#### [Input records]
■ ■ ■ ■

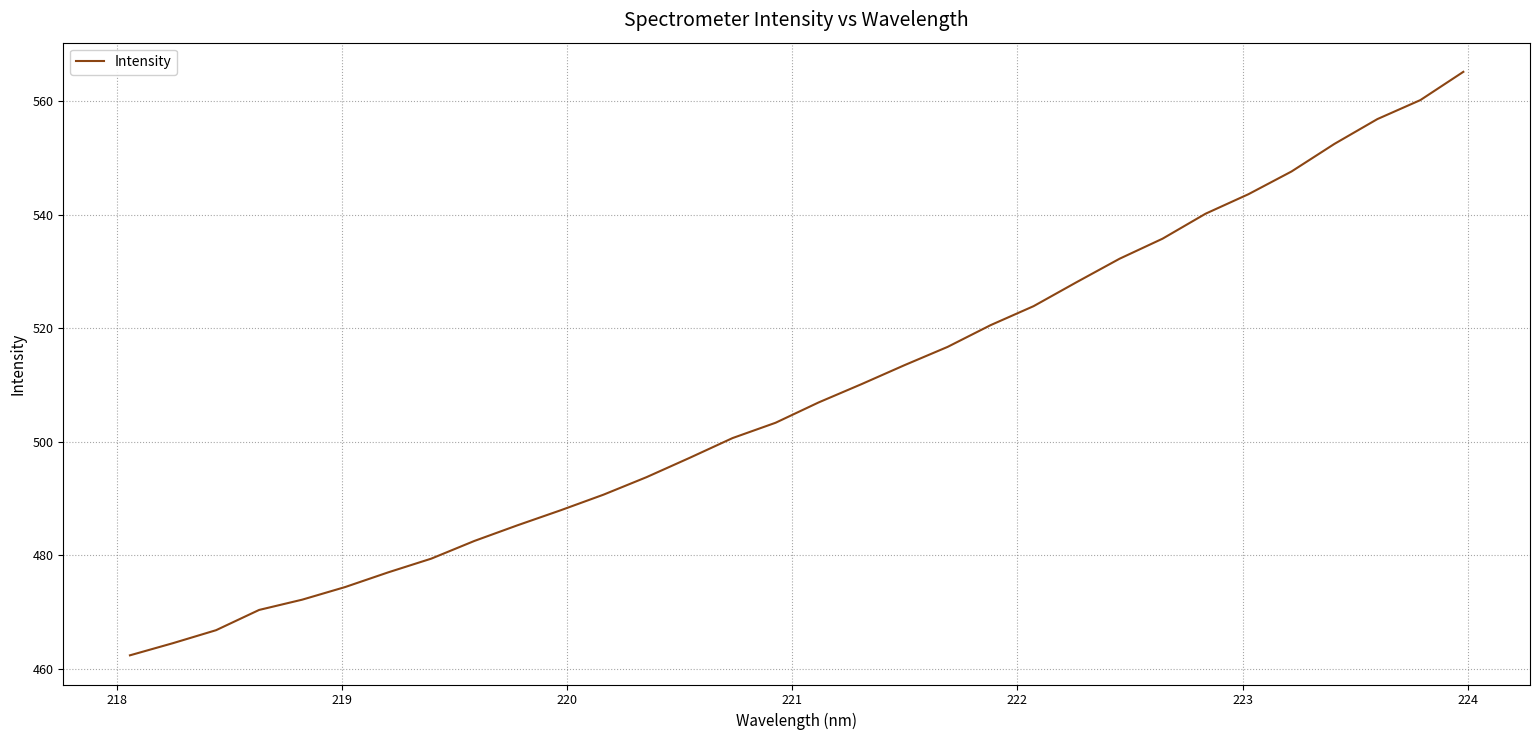

What is the difference between the maximum and minimum values?

102.9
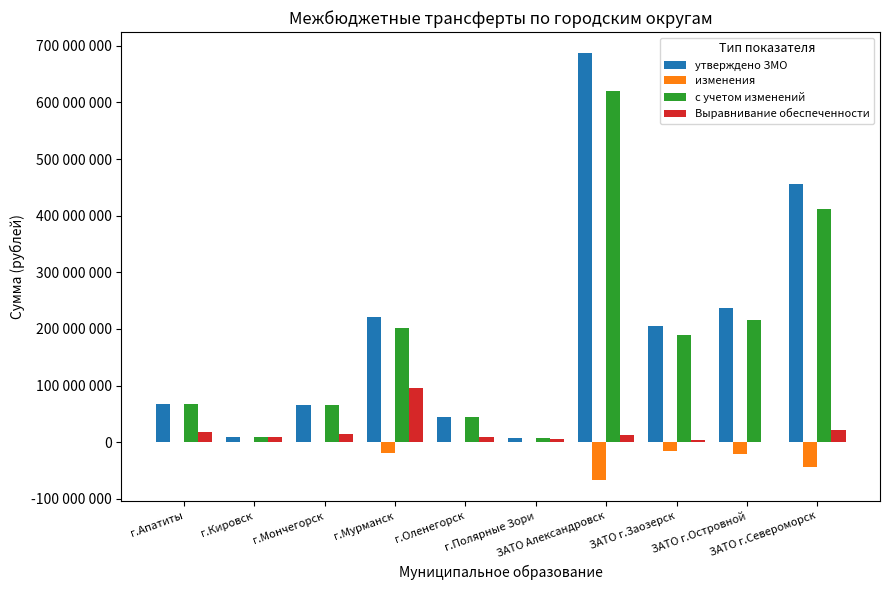

The value of изменения at г.Мончегорск is 0. True or false?

True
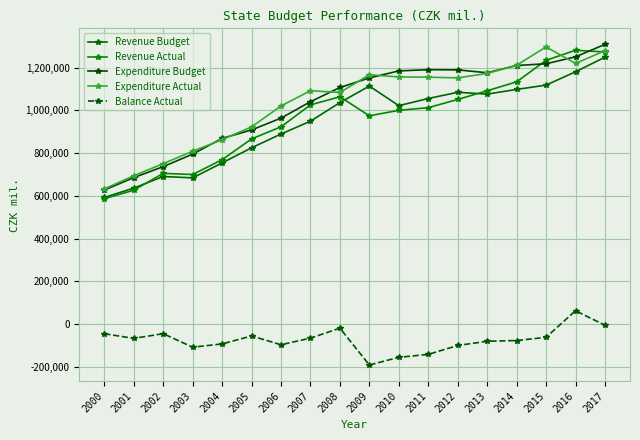

What is the value of the Expenditure Budget point at the 11th from the left?

1184919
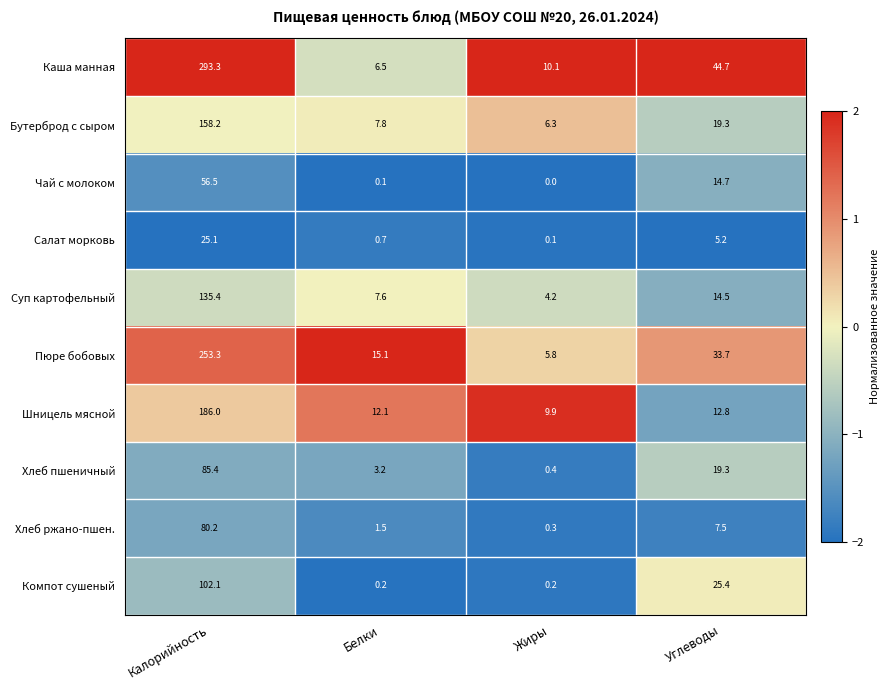

What is the difference between the highest and lowest values at Белки?

15.0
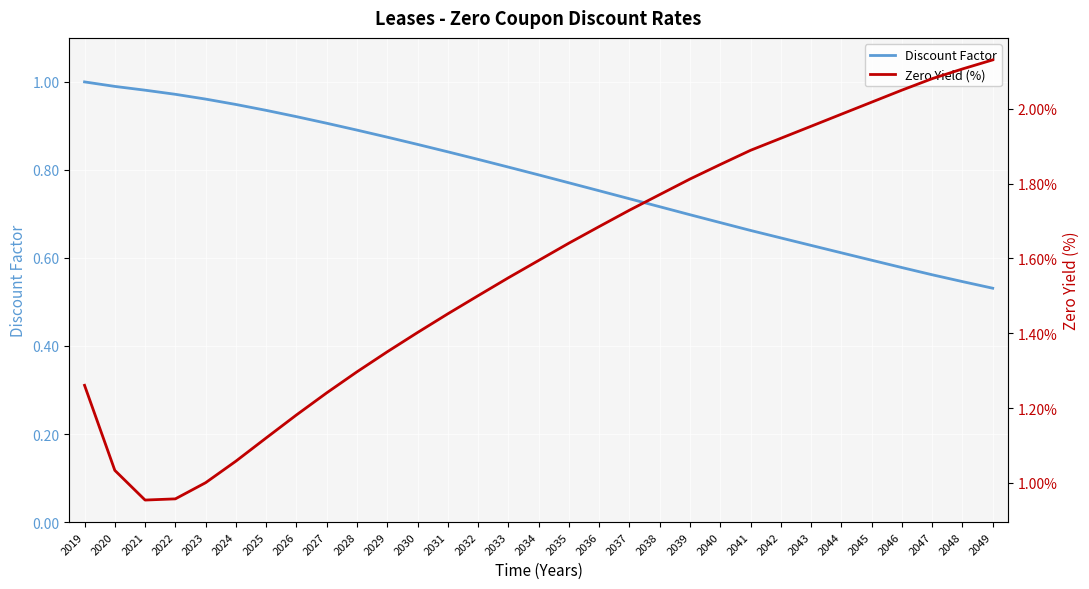

Rank the series by their average value, from highest to lowest.

Zero Yield (%), Discount Factor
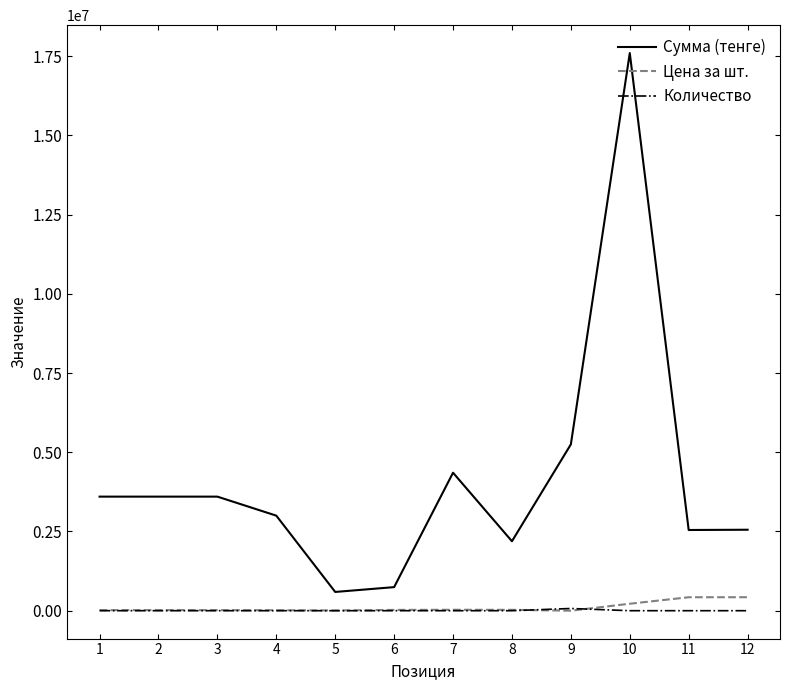

What are all the series names shown in the legend?

Сумма (тенге), Цена за шт., Количество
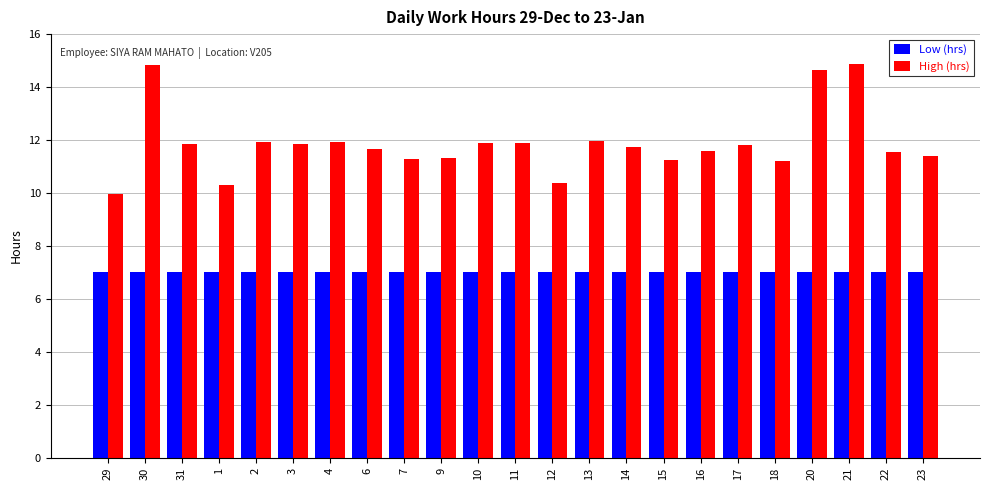

What is the average value of the High (hrs) series?

11.9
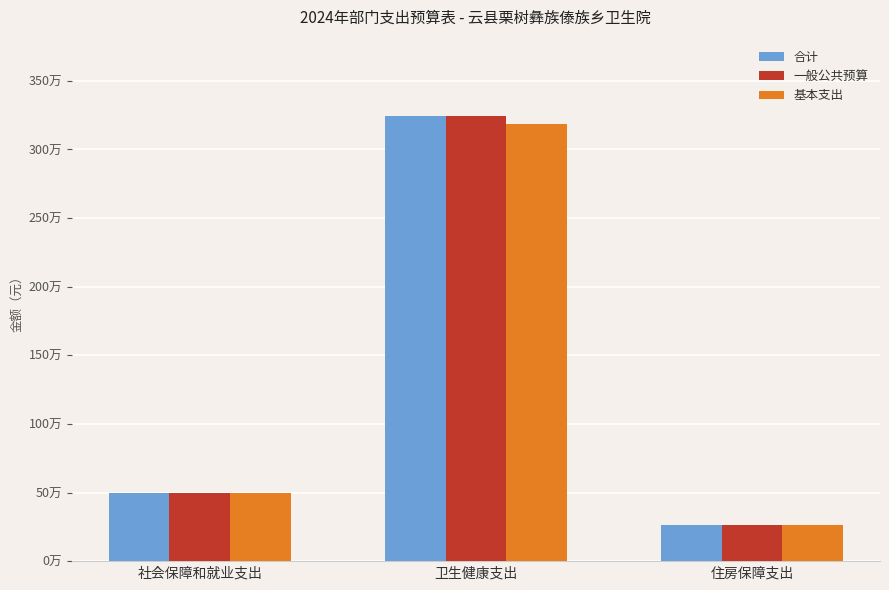

The 基本支出 series shows 398733.6 at 住房保障支出. True or false?

False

■ ■ ■ ■

#### [About this exercise]
Copy the data word for word, starting at the line containing "What are all" and running through the end of the data. Leave the pictures out.

#### [Result of the task]
What are all the series names shown in the legend?

Сумма (тенге), Цена за шт., Количество

What is the average value of the High (hrs) series?

11.9

The 基本支出 series shows 398733.6 at 住房保障支出. True or false?

False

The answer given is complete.